USG – Discount to Intrinsic Value ?

July 9, 2007

USG is a manufacture and distributor of building materials. I came across the company when reading about how Berkshire Hathaway owns almost 20%. 

USG entered bankruptcy in June 2001 due in part to Asbestos claims. The company emerged from Chapter 11 in June 2006 and by December 2006 had settled all Asbestos claims by paying US$3bn into a separate fund. 

One way to look at USG is using the framework from Equity Private regarding how to frame a problem. 

1.         Present the current state of affairs. 

USG is currently undervalued (based on some high level analysis) by the market as it has recently emerged from bankruptcy and the current concern about a weak US housing market impacting earnings.

2.         Present the inefficiency embedded in the state. 

All asbestos claims have been settled. The company has spent it’s time in bankruptcy building new more efficient manufacturing operations.

3.         Explain the problem that has thus far prevented a correction of the inefficiency. 

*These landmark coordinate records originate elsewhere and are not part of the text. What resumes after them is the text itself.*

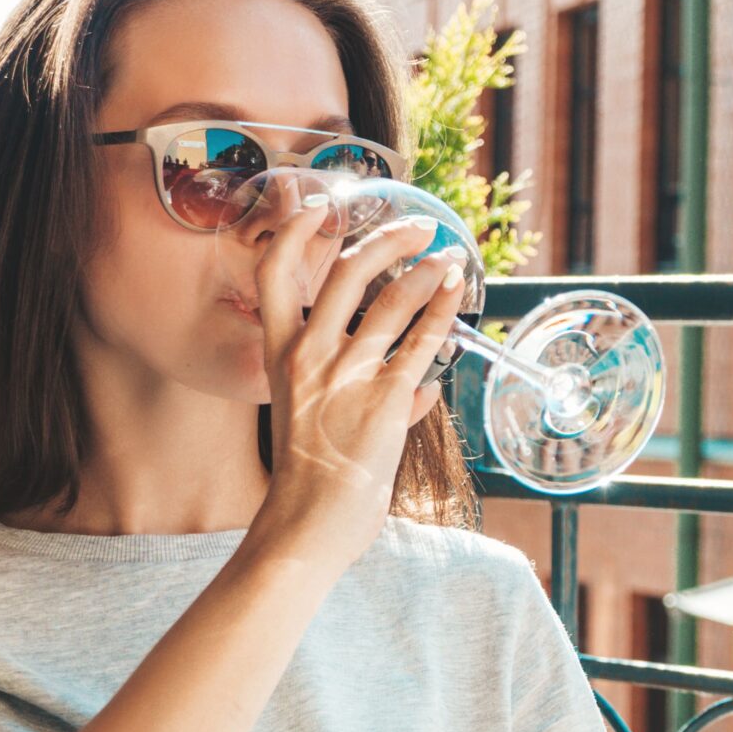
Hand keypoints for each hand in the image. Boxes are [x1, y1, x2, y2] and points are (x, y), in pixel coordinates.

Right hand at [246, 177, 473, 568]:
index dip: (294, 232)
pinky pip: (422, 343)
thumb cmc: (310, 480)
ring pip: (392, 302)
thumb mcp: (315, 425)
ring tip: (451, 260)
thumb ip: (369, 396)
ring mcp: (346, 375)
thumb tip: (423, 387)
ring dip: (427, 274)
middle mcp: (309, 356)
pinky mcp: (384, 398)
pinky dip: (443, 314)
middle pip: (346, 274)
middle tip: (417, 228)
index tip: (319, 206)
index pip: (273, 275)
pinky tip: (458, 295)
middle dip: (387, 241)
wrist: (307, 525)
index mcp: (280, 356)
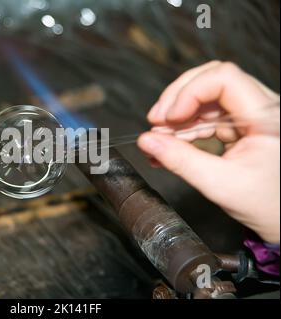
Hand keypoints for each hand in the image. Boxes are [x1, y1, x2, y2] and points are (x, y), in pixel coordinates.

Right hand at [137, 61, 279, 243]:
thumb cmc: (268, 205)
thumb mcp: (219, 184)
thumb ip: (181, 161)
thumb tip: (148, 142)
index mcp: (266, 117)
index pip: (224, 79)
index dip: (190, 92)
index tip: (168, 117)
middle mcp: (261, 108)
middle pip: (211, 81)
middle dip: (177, 99)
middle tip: (155, 122)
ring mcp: (250, 115)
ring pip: (205, 98)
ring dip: (177, 117)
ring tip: (157, 139)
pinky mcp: (239, 125)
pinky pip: (205, 116)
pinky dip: (184, 128)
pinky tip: (168, 144)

Other investors may not be willing to look at a company with a history of bankruptcy. Perhaps lack of analyst coverage.

4.         Present the new development that now permits the correction.

The company is currently under appreciated. And over time the market will begin to look more favourably on USG.

There are a number of blog posts talking about what a good investment USG is, here are some of the better posts I have come across.

Burger’s Business, Investing and Politics

The Texas Hedge Report

Blogging Stocks

Guru focus

  • Visitors poll thinks the intrinsic value of USG is US$82 a share vs the current (9 Jul 07) share price of US$50.

I plan to post some more material about USG in the future.

Investment Tools

July 9, 2007

Here are a few investment tools I came across from Top 5 Hacks for Intelligent Investors and Valuation Tools from Financial Times from FatPitchFinancials.

Excel Add-In

This Excel Add-In lets you take financial data from Yahoo Finance, Google Finance, MorningStar, Reuters etc straight into Excel. For example you want the market cap of MSFT from Yahoo Finance in your Excel spreadsheet. Just install the add-in and use the formula “=RCHGetElementNumber(“MSFT”, 941)”. Quote from the orginal post.

You can turbo charge you stock financial spreadsheets using an excellent and free Excel Stock Market Functions Add-in. You can download this great tool that lets you add data from MSN, Yahoo, Google, Reuters, ADVFN, Morningstar, and more directly into your Excel spreadsheet cells by joining the smf_addin group.

Note to download the add-in you have to join the associated Yahoo Group.

FT – DCF model

The Lex column from the Financial Times has an online DCF calculator / model. This is good for people that don’t want to build a model in Excel and are happy to plug in a few high level assumptions to generate a valuation.